To start, the fallacy here, is to assume there was indeed an "extremist anti-democratic movement led by Bolsonaro".

> What other institutions (or democratic tools) should have acted to halt the extremist anti-democratic movement lead by Bolsonaro?

None.

There is no "anti-democratic" movement here. To be against democracy, you need to actually be living within a democracy. Unfortunately, Brazil is not a democracy. Brazil is a judiciary dictatorship.

These unelected judge-kings run this nation. They have been running it for years. They're basically gods here. Untouchable. Their powers have been expanding continuously. In the months leading up to the elections, it got to the point they started disregarding the brazilian constitution and engaging in blatant political censorship. And their power keeps expanding.

What's more anti-democratic than a bunch of unelected judges doing whatever they want? This is the real coup.

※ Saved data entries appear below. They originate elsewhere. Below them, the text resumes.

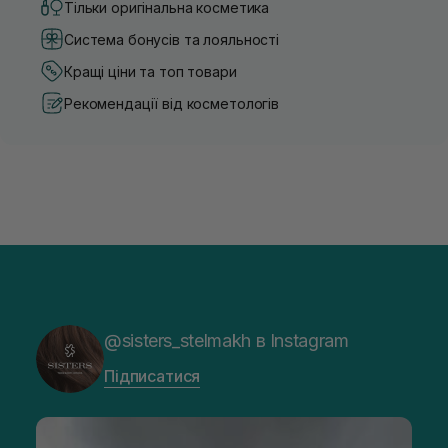
Тільки оригінальна косметика
Система бонусів та лояльності
Кращі ціни та топ товари
Рекомендації від косметологів
@sisters_stelmakh в Instagram
Підписатися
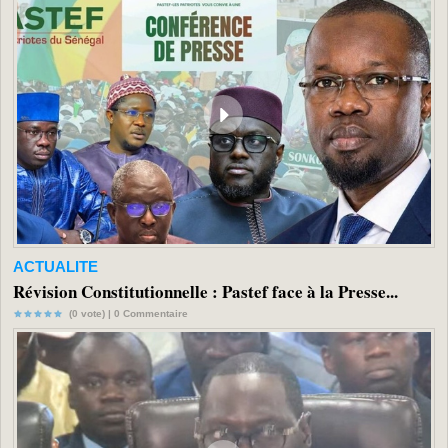
ACTUALITE
Révision Constitutionnelle : Pastef face à la Presse...
(0 vote) |
0
Commentaire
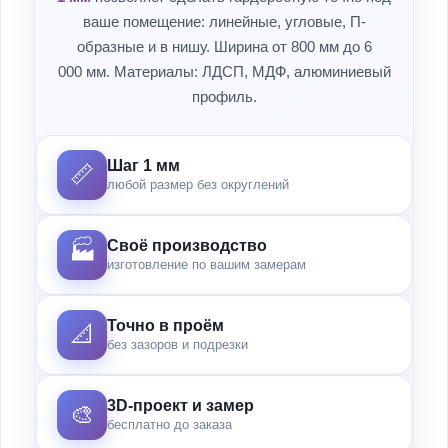
ваше помещение: линейные, угловые, П-
образные и в нишу. Ширина от 800 мм до 6
000 мм. Материалы: ЛДСП, МДФ, алюминиевый
профиль.
Шаг 1 мм
📏
любой размер без округлений
Своё производство
🏭
изготовление по вашим замерам
Точно в проём
📐
без зазоров и подрезки
3D-проект и замер
🎨
бесплатно до заказа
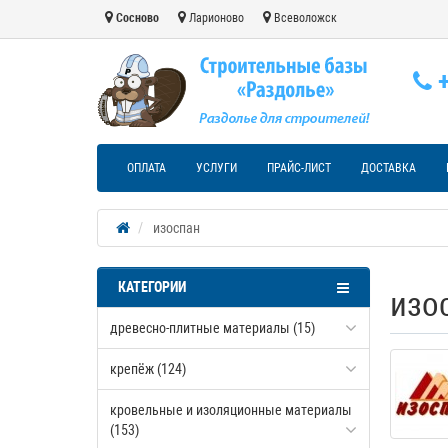
Сосново
Ларионово
Всеволожск
+
ОПЛАТА
УСЛУГИ
ПРАЙС-ЛИСТ
ДОСТАВКА
изоспан
КАТЕГОРИИ
изо
древесно-плитные материалы (15)
крепёж (124)
кровельные и изоляционные материалы
(153)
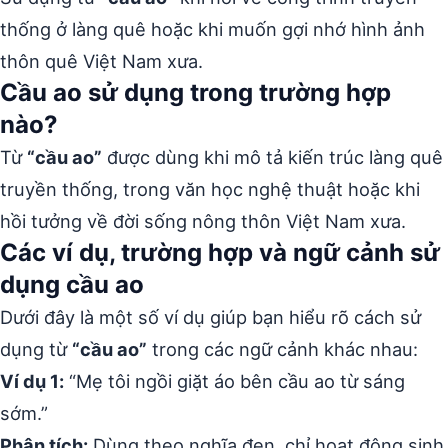
thống ở làng quê hoặc khi muốn gợi nhớ hình ảnh
thôn quê Việt Nam xưa.
Cầu ao sử dụng trong trường hợp
nào?
Từ
“cầu ao”
được dùng khi mô tả kiến trúc làng quê
truyền thống, trong văn học nghệ thuật hoặc khi
hồi tưởng về đời sống nông thôn Việt Nam xưa.
Các ví dụ, trường hợp và ngữ cảnh sử
dụng cầu ao
Dưới đây là một số ví dụ giúp bạn hiểu rõ cách sử
dụng từ
“cầu ao”
trong các ngữ cảnh khác nhau:
Ví dụ 1:
“Mẹ tôi ngồi giặt áo bên cầu ao từ sáng
sớm.”
Phân tích:
Dùng theo nghĩa đen, chỉ hoạt động sinh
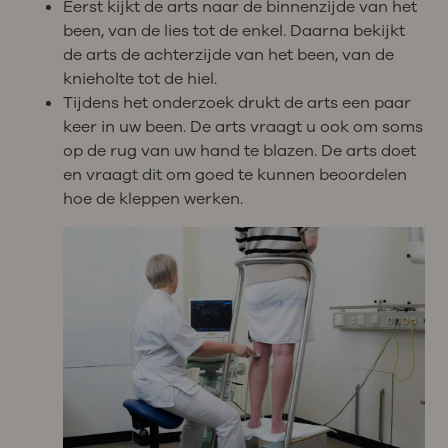
Eerst kijkt de arts naar de binnenzijde van het
been, van de lies tot de enkel. Daarna bekijkt
de arts de achterzijde van het been, van de
knieholte tot de hiel.
Tijdens het onderzoek drukt de arts een paar
keer in uw been. De arts vraagt u ook om soms
op de rug van uw hand te blazen. De arts doet
en vraagt dit om goed te kunnen beoordelen
hoe de kleppen werken.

If Bolsonaro intended to do anything, it was in reaction to this sorry state of affairs, and I don't blame him for trying at all. I blame him for failing.

What extremist anti-democratic movement lead by Bolsonaro? The guy was president during pandemics with strong popular and military support. The facts are that he had the bread and the knife and yet no coup was attempted while he was in power.

Bolsonaro is a straw man used by the extreme left which currently is in power to justify an institutional authoritarian escalation. And this escalation was happening long before Bolsonaro.

This is a catch 22, because Bolsonaro team was using social media and fake news to move dumb masses towards their objective, pretty similar to Trump in the US. The judge in question, with his despotic tendencies, was in an open war against Bolsonaro (started by Bolsonaro) and stretched the powers of the judiciary to bring Bolsonaro down. Now, we have 2 wrongs here. But how one should react to all of this?

  • > fake news to move dumb masses towards their objective, pretty similar to Trump in the US

    How can you prove that you’re not a member of the “dumb masses” being fooled by the fake news?